* [Requirement]:
Copy the data below word for word, line by line, with nothing changed, added or left out.

* [Excerpted data]:
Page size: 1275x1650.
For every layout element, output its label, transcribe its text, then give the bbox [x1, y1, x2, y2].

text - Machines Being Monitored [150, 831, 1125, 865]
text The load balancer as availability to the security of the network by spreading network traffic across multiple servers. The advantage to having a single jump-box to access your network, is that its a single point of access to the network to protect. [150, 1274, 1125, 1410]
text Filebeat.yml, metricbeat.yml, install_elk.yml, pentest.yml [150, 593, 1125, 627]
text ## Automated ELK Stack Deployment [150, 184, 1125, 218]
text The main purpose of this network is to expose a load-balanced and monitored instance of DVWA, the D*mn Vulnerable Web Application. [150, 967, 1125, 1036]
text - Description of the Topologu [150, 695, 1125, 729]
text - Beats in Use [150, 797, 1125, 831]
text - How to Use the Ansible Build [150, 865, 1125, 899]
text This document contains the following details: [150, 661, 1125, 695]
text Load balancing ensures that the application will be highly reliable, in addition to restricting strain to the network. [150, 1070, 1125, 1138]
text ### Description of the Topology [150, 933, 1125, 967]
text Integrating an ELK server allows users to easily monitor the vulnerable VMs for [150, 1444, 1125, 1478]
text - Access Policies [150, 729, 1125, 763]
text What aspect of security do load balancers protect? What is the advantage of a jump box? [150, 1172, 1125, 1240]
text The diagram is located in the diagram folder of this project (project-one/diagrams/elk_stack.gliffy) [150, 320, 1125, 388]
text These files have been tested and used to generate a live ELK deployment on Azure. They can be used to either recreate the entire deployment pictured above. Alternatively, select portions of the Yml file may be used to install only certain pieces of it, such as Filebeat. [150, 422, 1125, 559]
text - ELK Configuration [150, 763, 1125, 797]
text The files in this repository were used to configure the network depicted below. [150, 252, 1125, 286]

* [Answer to the problem]:
Page size: 1275x1650.
For every layout element, output its label, transcribe its text, then give the bbox [x1, y1, x2, y2].

text - Machines Being Monitored [150, 831, 1125, 865]
text The load balancer as availability to the security of the network by spreading network traffic across multiple servers. The advantage to having a single jump-box to access your network, is that its a single point of access to the network to protect. [150, 1274, 1125, 1410]
text Filebeat.yml, metricbeat.yml, install_elk.yml, pentest.yml [150, 593, 1125, 627]
text ## Automated ELK Stack Deployment [150, 184, 1125, 218]
text The main purpose of this network is to expose a load-balanced and monitored instance of DVWA, the D*mn Vulnerable Web Application. [150, 967, 1125, 1036]
text - Description of the Topologu [150, 695, 1125, 729]
text - Beats in Use [150, 797, 1125, 831]
text - How to Use the Ansible Build [150, 865, 1125, 899]
text This document contains the following details: [150, 661, 1125, 695]
text Load balancing ensures that the application will be highly reliable, in addition to restricting strain to the network. [150, 1070, 1125, 1138]
text ### Description of the Topology [150, 933, 1125, 967]
text Integrating an ELK server allows users to easily monitor the vulnerable VMs for [150, 1444, 1125, 1478]
text - Access Policies [150, 729, 1125, 763]
text What aspect of security do load balancers protect? What is the advantage of a jump box? [150, 1172, 1125, 1240]
text The diagram is located in the diagram folder of this project (project-one/diagrams/elk_stack.gliffy) [150, 320, 1125, 388]
text These files have been tested and used to generate a live ELK deployment on Azure. They can be used to either recreate the entire deployment pictured above. Alternatively, select portions of the Yml file may be used to install only certain pieces of it, such as Filebeat. [150, 422, 1125, 559]
text - ELK Configuration [150, 763, 1125, 797]
text The files in this repository were used to configure the network depicted below. [150, 252, 1125, 286]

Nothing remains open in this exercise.